The battery would not last very long, and I agreed to replace it. I took a picture of it outside the compartment, as that gave an indication of how it went back in. The mind does funny things. When you look at a red battery cable, you automatically think positive, and black means negative. We would all agree on that. That’s how I hooked it up and luckily Alan was at the front of the vehicle, as after my connection, smoke was rolling out of the alternator, and “that smell” was very evident. My negative ground car had a red cable going to the negative battery post. Why the PO did that, I don’t know. Thinking this could be a major setback, as in, a new wiring harness, we said the logical thing was to replace the alternator, and overnight O’Reilly’s had one there the next morning. After checking everything out, the battery was not charging. I noticed a wire had come out of the connector at the alternator. This had happened before. Gotta fix that thing. Everything was checking out, and I had dogged a massive bullet. The wiring continued as Alan was figuring things out, and pretty soon he had everything except right turn signals and four-way flashers, which was probably more than what I came in with.

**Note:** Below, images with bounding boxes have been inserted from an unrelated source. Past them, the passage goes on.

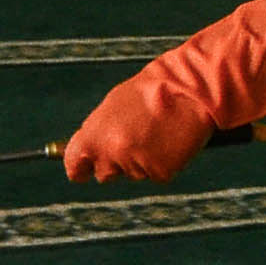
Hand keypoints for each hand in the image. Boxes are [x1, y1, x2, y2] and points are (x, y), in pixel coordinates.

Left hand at [58, 0, 265, 183]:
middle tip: (135, 139)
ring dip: (143, 158)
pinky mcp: (160, 173)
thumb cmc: (152, 92)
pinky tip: (171, 140)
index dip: (79, 169)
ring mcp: (136, 166)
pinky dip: (164, 162)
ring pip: (134, 173)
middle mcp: (111, 154)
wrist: (190, 90)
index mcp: (94, 135)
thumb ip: (99, 131)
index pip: (75, 166)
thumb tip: (89, 151)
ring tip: (158, 130)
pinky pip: (157, 174)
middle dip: (116, 163)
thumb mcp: (114, 106)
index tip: (82, 171)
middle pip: (106, 174)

At last, we were ready to start putting things back on the car. I was amazed at how careful you had to be, as just the handling of tools and parts, you could be bumping things up against fresh paint, if you were not truly aware of what you were doing and how you were moving around the new piece of art. Slowly, it all went back together. Many days we spent time looking for a tool we just used and put down “somewhere.” Luckily, most parts were in plastic bags and could be obtained easily.
The best part of the day was lunch. Sam has a gas grill outside, and we heated things up and had picnics every day inside the shop, where conversation would solve issues like world hunger and such. The weather was starting to turn slightly, and the hopes were that I would be able to drive it home on a warm day, and Valentine’s Day it was. 14 weeks, and it was finally finished.
Sam and I agreed early on that this was a MGB to enjoy and drive. Local car shows were anxiously waiting to see the transformation, but I was not going to be taking it to any concourse events. however, it would stand its own ground in any setting.
Thank you, Sam and family, for letting me pursue this dream. Someone advised me early on when I was considering a restoration. You’ll never get your money back out of it, that’s not the point. The point is that you’ll enjoy it soooooooo much more.